La mujer que se iluminaba por dentro caminaba siempre desnuda y envuelta en una nube de polillas. Dicen que había sido una muchachita normal, pero un día, sin saberse el cómo ni el porqué, amaneció emitiendo aquella luz intensa que atraía a los insectos y quemaba los tejidos. Con los años se había acostumbrado a vivir sin pudor y hasta sin palabra, pues en cuanto abría la boca comenzaba a atragantarse con sus mariposillas. Y así, con su mudez impuesta, la desdichada pasaba las noches insomne a causa de su propia claridad, y los días buscando, sin que nadie pudiese saber lo que buscaba. Abría y cerraba los cajones. Entraba en la iglesia y en el ayuntamiento. Subía a los árboles, con su enjambre de falenas a cuestas, para husmear en los nidos de los gorriones. Jamás descansaba.

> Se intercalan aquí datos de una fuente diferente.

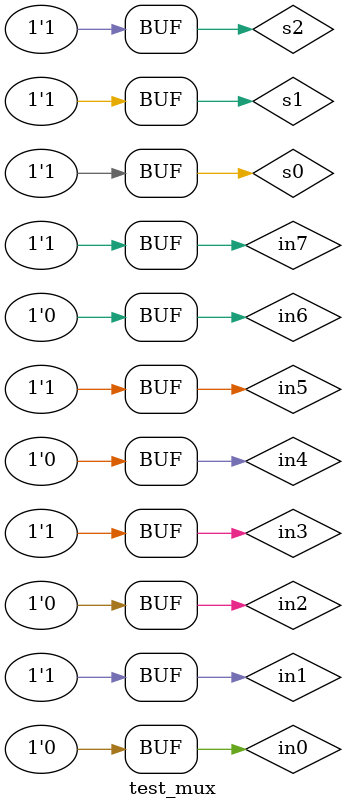
<source format=sv>
`timescale 1ns / 1ps


module test_mux();
logic y;
logic in7,in6,in5,in4,in3,in2,in1,in0,s2,s1,s0;
   // instantiate device under test
   mux8to1 dut(y,in7,in6,in5,in4,in3,in2,in1,in0,s2,s1,s0);
   initial begin
   in7 = 1; in6 = 0; in5 = 1; in4 = 0; in3 = 1; in2 = 0; in1 = 1; in0 = 0;
        s2 = 0; s1 = 0; s0 = 0; #10;
        s0 = 1; #10;
        s1 = 1; s0 = 0; #10;
        s0 = 1; #10;
        s2 = 1; s1 = 0; s0 = 0; #10;
        s0 = 1; #10;
        s1 = 1; s0 = 0; #10;
        s0 = 1; #10;
   end
endmodule

</source>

Aquella noche me la encontré registrando mi propio jardín. En medio del silencio y los insectos se podía escuchar claramente cómo sollozaba quedito. Mirándola allí, tan desnuda y frágil, se me ocurrió la feliz idea: me acerqué extendiendo el dedo índice, pulsé con firmeza en su ombligo, y con un leve ¡click! la mujer se apagó de inmediato.
—¡Lo has encontrado! —exclamó alborozada. Y me besó muchas veces sin quemarme, como cuando éramos novios, mientras las polillas huían revoloteando hacia las farolas del pueblo.